An anonymous reader writes "Google security researcher Michael Zalewski posted a cautionary tale for software engineers: amusing historical overview of all the security problems with HTTP cookies, including an impressive collection of issues we won't be able to fix. Pretty amazing that modern web commerce uses a mechanism so hacky that does not even have a proper specification."

2 of 186 comments (clear)

  1. "Working" is different from "working well". by Anonymous Coward · · Score: 5, Insightful

    "Working" is measured over a very wide spectrum. On one hand, we have "broken", and on the other we have "working perfectly". The web is far, far closer to the "broken" side of the spectrum than it ever has been to the "working perfectly" side.

    Put simply, almost everything about the web is one filthy hack upon another. It's a huge stack of shitty "extensions" that were often made with little thought, so it's no wonder web development is so horrible today.

    HTTP has been repurposed far more than it should have been. Its lack of statefulness has resulted in horrible hacks like cookies and AJAX. HTTP makes caching far harder than it should be. SSL and TLS are mighty awful hacks. And those are just a few of its problems!

    HTML is a mess, and HTML5 is just going to make the situation worse. Even after 20 years, layout is still a huge hassle. CSS tries to bring in concepts from the publishing world, but they're not at all what we need for web layout, and thus everyone is unhappy.

    A lot of people will claim otherwise, and they're wrong, but JavaScript is a fucking horrible scripting language. It's even worse for writing anything significant. And no, it's absolutely nothing like Scheme (some JavaScript advocate always makes this stupid claim whenever the topic of JavaScript's horrid nature comes up).

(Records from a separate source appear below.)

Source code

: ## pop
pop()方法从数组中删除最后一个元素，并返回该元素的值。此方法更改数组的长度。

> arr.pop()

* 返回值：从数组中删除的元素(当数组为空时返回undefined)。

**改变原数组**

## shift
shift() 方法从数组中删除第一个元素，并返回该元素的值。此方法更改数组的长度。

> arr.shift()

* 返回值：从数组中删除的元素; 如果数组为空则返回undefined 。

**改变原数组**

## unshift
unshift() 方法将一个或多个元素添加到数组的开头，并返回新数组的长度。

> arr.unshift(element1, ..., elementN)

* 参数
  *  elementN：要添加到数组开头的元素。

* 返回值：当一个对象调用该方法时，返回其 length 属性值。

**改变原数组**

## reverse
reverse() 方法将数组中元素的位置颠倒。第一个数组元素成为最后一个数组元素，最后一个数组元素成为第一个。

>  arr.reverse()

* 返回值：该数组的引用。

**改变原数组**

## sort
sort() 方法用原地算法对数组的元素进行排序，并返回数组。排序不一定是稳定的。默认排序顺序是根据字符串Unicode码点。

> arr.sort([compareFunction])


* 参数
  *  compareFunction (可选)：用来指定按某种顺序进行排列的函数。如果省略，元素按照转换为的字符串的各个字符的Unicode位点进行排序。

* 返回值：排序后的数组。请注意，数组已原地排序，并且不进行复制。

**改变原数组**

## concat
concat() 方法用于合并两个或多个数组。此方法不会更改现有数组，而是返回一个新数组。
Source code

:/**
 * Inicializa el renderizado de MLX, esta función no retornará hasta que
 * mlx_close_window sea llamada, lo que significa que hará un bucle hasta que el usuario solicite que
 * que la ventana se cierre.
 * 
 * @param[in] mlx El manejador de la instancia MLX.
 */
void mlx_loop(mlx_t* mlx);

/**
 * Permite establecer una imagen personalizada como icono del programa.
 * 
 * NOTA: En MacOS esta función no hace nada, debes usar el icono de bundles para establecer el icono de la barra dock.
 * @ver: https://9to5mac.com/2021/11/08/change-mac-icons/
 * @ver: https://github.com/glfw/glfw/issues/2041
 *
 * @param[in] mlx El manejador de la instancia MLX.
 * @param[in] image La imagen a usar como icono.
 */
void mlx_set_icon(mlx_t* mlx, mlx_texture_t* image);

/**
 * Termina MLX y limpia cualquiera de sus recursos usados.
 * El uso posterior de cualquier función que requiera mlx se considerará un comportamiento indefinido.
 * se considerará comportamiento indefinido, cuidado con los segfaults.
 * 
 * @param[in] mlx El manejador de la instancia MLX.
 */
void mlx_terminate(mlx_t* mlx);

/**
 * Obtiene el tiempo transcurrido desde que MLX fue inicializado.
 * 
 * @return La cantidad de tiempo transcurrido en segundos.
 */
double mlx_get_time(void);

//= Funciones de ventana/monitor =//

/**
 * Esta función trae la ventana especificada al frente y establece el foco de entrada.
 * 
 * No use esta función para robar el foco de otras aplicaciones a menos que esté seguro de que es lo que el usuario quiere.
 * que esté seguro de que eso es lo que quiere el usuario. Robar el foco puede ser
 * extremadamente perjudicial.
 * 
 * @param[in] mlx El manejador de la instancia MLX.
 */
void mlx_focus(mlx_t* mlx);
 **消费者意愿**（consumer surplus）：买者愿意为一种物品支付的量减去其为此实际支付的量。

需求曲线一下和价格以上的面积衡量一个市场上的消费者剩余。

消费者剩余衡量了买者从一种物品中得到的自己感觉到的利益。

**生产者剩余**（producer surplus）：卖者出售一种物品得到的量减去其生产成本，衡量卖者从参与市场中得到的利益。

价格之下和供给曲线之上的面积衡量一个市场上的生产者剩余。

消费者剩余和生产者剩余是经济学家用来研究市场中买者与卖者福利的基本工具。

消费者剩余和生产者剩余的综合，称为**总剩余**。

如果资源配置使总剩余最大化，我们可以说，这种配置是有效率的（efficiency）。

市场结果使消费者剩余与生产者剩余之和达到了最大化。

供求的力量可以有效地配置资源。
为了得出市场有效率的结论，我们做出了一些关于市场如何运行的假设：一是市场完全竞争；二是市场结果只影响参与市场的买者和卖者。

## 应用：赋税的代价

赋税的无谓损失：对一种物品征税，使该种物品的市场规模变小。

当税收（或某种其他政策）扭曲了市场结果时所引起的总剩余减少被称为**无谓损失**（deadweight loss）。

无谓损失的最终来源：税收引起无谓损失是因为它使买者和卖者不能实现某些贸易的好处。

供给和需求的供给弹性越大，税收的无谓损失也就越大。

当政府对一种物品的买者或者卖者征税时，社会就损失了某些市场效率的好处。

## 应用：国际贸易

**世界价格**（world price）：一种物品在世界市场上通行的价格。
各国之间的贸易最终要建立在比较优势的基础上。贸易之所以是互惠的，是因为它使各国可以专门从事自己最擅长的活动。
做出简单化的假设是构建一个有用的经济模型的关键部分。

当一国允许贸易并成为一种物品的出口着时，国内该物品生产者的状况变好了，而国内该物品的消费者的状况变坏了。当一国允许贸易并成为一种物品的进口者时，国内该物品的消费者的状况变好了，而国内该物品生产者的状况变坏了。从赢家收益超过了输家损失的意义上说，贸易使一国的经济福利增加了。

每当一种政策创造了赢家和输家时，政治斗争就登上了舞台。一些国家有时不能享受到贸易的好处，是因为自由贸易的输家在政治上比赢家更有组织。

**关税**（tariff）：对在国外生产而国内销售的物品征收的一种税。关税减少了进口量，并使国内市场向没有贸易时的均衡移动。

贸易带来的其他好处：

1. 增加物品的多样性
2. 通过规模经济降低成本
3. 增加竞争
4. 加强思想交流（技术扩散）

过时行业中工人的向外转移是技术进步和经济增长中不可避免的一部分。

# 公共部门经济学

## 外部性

    PHP is one of the few popular languages that can rival JavaScript in terms of being absolutely shitty. Then there are other server-side shenanigans like the NoSQL movement, which arose solely because there are a lot of web "developers" who don't know how to use relational databases properly. I've seriously dealt with such "developers" and many of them didn't even know what indexes are!

    Most web browsers themselves are quite shitty. It has gotten better recently, but they still use huge amounts of RAM for the relatively simple services they provide.

    The only people involved with some sort of web-related software development who aren't absolute fuck-ups are those working on HTTP servers like Apache HTTPd, nginx, and lighttpd. But now we're seeing crap like Mongrel and Mongrel2 arising in this area, so maybe it's only a matter of time before the sensible developers here move on.

    So just because the web is "sort of broken", rather than "completely fucking broken", it doesn't mean that it's "working".

  2. Re:Aww shoot... by timeOday · · Score: 5, Insightful

    Ah, the OSI model (circa 1978), the polar opposite of Cookies - a spec so glorious, it's still commonly cited - yet so useless it's a 30 year old virgin, having never been implemented!